→ Directive
Please report each line of the data below that contains "Tisches".

- Opening Delimiter -

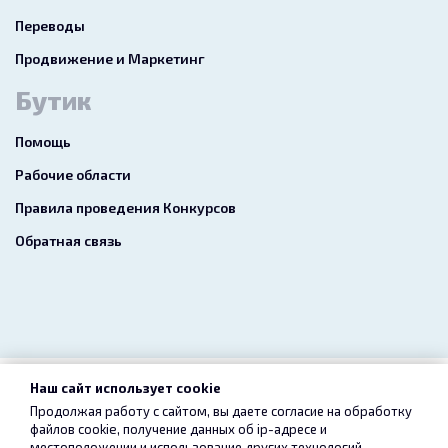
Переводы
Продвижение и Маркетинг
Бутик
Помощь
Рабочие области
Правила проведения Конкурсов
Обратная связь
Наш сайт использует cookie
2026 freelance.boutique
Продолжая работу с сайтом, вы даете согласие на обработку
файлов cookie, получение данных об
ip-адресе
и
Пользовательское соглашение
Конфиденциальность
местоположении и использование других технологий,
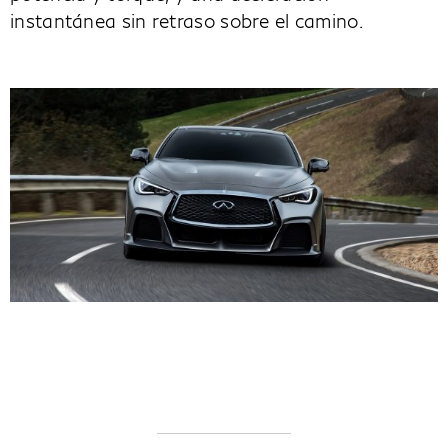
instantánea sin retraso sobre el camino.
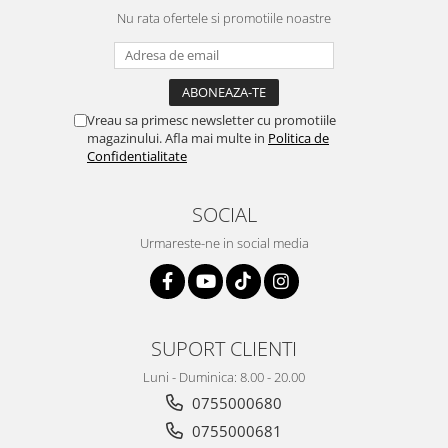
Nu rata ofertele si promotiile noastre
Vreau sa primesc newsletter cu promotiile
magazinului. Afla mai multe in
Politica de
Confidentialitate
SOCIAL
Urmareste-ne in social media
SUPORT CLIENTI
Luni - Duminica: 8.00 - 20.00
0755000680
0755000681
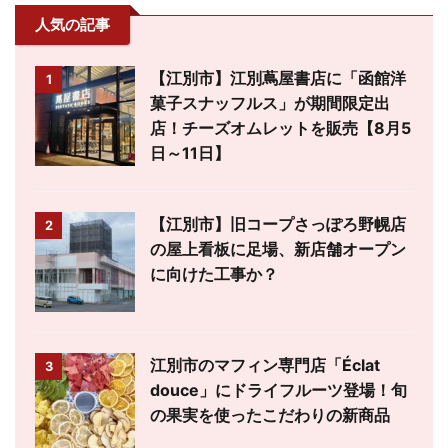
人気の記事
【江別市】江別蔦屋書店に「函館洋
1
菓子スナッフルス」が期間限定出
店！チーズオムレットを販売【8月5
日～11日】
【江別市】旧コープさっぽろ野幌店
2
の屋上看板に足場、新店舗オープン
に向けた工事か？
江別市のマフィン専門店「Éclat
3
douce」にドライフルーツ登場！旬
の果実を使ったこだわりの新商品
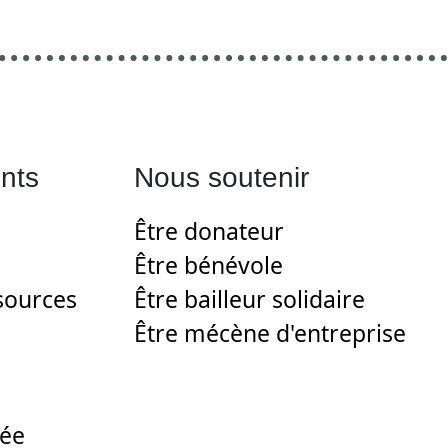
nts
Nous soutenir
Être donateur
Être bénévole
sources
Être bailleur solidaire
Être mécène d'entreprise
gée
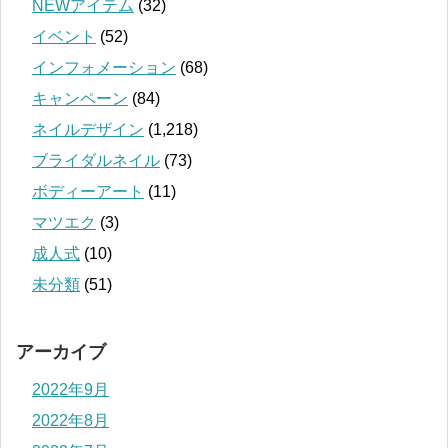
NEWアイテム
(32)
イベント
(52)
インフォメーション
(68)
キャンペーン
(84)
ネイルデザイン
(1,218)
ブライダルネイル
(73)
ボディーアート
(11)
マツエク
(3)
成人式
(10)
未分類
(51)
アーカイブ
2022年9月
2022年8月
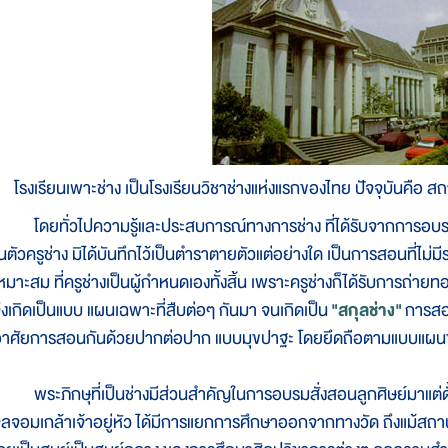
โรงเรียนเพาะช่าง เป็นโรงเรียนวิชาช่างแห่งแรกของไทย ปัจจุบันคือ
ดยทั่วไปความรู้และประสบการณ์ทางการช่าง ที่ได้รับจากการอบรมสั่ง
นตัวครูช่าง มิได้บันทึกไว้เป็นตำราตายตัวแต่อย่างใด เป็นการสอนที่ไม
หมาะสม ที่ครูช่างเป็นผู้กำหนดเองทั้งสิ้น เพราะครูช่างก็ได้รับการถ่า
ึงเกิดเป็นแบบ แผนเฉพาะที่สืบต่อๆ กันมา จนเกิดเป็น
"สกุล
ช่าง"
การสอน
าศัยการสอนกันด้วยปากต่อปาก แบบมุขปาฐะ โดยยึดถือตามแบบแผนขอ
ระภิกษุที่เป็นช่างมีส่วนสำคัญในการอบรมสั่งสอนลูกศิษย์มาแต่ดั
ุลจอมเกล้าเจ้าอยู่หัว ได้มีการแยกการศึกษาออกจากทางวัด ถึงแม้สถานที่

- Closing Delimiter -
- Opening Delimiter -

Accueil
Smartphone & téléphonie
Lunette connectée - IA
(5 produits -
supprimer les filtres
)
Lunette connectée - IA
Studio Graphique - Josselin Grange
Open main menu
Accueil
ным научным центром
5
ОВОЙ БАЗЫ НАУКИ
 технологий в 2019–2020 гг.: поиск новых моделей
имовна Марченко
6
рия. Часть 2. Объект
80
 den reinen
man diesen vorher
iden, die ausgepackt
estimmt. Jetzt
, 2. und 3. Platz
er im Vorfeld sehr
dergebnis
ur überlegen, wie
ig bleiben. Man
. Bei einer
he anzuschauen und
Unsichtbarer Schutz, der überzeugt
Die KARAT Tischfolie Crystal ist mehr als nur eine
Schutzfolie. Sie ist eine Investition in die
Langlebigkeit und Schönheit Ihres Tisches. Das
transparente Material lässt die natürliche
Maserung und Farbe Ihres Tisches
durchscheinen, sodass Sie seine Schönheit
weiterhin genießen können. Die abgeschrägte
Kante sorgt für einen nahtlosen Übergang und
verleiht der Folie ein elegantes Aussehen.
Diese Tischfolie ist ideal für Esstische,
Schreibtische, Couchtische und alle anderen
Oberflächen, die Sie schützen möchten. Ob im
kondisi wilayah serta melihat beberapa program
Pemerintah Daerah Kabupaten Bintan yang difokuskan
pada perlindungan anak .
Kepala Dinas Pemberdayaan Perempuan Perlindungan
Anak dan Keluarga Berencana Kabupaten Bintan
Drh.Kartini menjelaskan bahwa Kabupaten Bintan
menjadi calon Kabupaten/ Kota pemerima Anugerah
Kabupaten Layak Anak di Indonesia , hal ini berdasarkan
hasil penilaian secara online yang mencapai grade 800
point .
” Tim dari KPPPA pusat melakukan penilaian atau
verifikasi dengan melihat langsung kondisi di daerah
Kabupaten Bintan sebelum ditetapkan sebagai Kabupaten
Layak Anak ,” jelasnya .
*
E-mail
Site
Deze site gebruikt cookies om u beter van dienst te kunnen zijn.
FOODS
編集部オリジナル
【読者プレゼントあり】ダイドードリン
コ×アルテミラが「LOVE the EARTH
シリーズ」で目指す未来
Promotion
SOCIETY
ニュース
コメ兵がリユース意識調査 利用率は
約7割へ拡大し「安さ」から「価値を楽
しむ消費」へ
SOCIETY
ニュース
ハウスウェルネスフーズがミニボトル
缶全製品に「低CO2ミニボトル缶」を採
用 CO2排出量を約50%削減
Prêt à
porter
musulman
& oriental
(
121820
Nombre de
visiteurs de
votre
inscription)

- Closing Delimiter -
- Opening Delimiter -

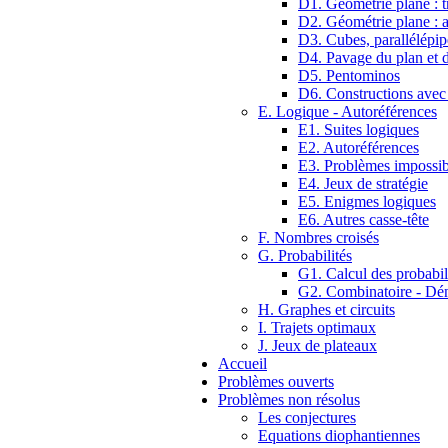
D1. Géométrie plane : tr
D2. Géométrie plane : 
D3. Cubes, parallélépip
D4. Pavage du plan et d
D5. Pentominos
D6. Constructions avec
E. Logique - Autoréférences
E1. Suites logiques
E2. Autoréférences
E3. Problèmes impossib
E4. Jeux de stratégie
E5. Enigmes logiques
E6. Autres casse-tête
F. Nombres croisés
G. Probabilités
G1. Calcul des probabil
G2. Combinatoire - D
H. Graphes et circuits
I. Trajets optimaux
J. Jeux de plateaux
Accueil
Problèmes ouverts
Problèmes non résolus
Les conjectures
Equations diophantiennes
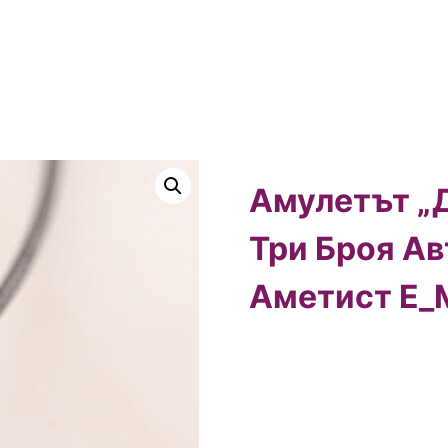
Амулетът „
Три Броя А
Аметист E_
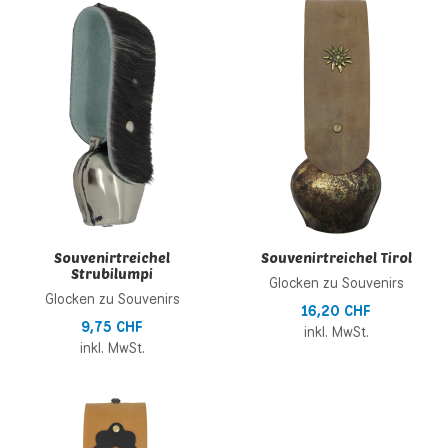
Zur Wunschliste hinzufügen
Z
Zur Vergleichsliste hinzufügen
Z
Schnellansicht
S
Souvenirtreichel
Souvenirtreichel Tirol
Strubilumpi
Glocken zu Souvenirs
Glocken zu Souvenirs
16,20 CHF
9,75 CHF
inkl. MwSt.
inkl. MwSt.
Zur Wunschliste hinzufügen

- Closing Delimiter -

→ Written answer
Langlebigkeit und Schönheit Ihres Tisches. Das
Maserung und Farbe Ihres Tisches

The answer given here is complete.